2001: A Space Odyssey - Stanley Kubrick

I’ve got a long relationship with 2001. Who hasn’t, right? I mean, it’s 2001. I’ve seen it many times, and twice before in theaters, and once I actually helped ferry a 70mm print of it down 6th Street to the Alamo Ritz with a projectionist friend from Dallas for one of those screenings.

I won’t waste too much time going over the things I know that you know about the film, and that other writers have already elaborated on, except to say that it’s one of the most forward-thinking science fiction films ever made—narratively, it’s a work of structural brilliance, with a God’s Eye view of humanity’s progress, shot through with Campbellian undertones and with the air of a true Mythic Epic. If you haven’t seen it before it may at first catch you off-guard, especially if you come from the Save The Cat school of screenwriting, the way the field seems separated into three distinct parts, each with their own intellectual aim—but as the film reaches it’s finale, the overarching goal becomes clear. Or, at least for me. Any reading of this film will ultimately be subjective, as was the stated intention by Kubrick, and appropriately, the film is intended not just as a speculative work, but a symbolic one. For me, the secret lies in how much the film does take from Joseph Campbell (and, on writer Alan Clarke’s part, from Olaf Stapledon)—and, by the end, it isn’t just Dave but all of humanity who returns, or will eventually, as Master of Two Worlds.

What I really want to talk about, here, is the experience of seeing 2001 in a theater. I used the phrase “the medium is the message” in my Equalizer 3 review above, and that quote comes from Kubrick talking about this film—it’s designed from the inside-out as a work of Pure Cinema, of brilliant visual storytelling, working on a subconscious, Jungian level, even on a scope as wide as the universe, composed in a series of sweeping musical movements. Every frame is a study in widescreen composition, color theory and emotion through motion, or lack thereof—far from being the cold, robotic filmmaker Kubrick is commonly portrayed as, emotion surges through 2001: awe, wonder and sheer, existential terror. Every edit, an Eisensteinian juxtaposition—an entire book could be written on the death of the three unnamed crew-members alone, done entirely through still shots, monitor displays and sound design.

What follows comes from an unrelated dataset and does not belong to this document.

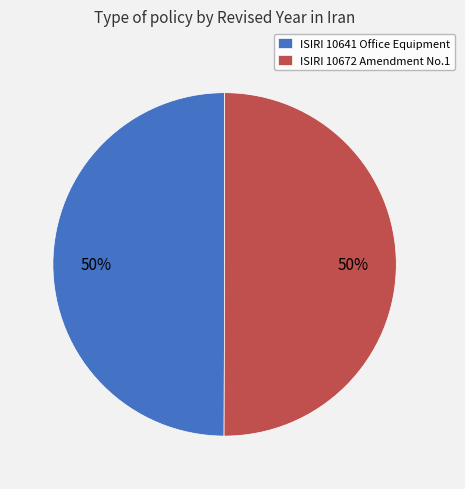

To the nearest percent, what is the combined percentage of ISIRI 10641 Office Equipment and ISIRI 10672 Amendment No.1?

100%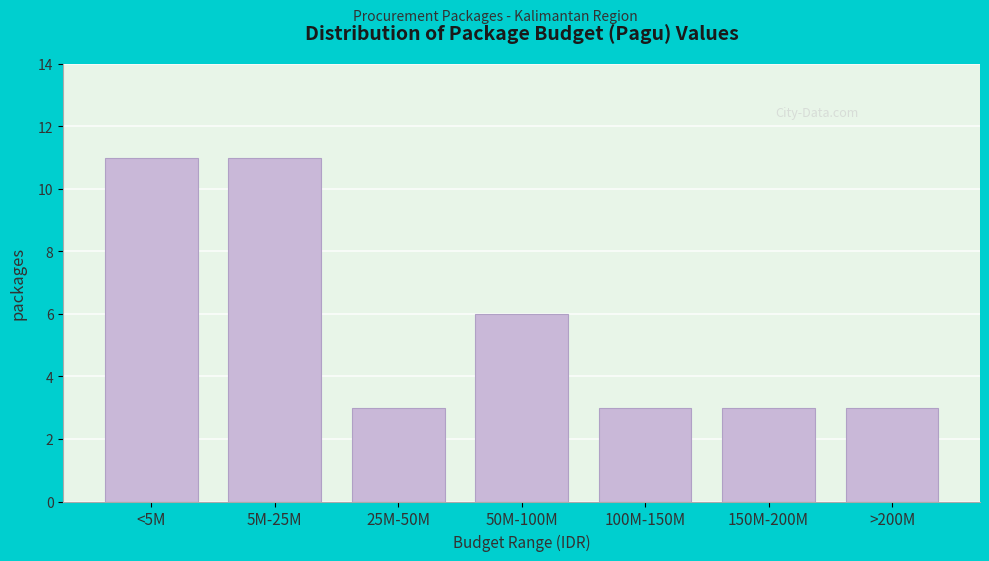

Reading left to right, what are all the values shown in this chart?

11	11	3	6	3	3	3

And, the sound. My god. From the first few frames of darkness, as Robert Strauss’ “Also Sprach Zarathustra” booms into full majesty over the image of the Earth caught in shadow, the sun peeking just slightly over it, the sound design of the film engulfs you—which, in the opening Dawn of Man passages, can be more than slightly overwhelming in a relatively small auditorium, made up primarily of loud, loud shrieking monkey sounds: but then, it should be. From there, moments of interstellar revelry set to “Blue Danube,” as Kubrick indulges in rigorously formalist filmmaking in the docking sequences—and, in later passages, cuts all sound, all music save for the most human sound of all: labored breathing, ramping up in anxiety. In his previous films, Kubrick employed dialogue freely, and even voice-over narration in his earliest work, as was commonplace. Here, he whittles away at these until what dialogue there is from the human characters is mundane, even trivial—one more tool, and one rarely used.

This is the film form at its zenith, one that would very rarely be reached again—an all-encompassing film, both visceral and intellectual in equal measure. It commands you, takes hold of you and pulls you headlong down into it.

I guess what I’m trying to say, really, is:

Criterion when?

(Yes, I’m aware of the laserdisc release. I own it. Come on, now.)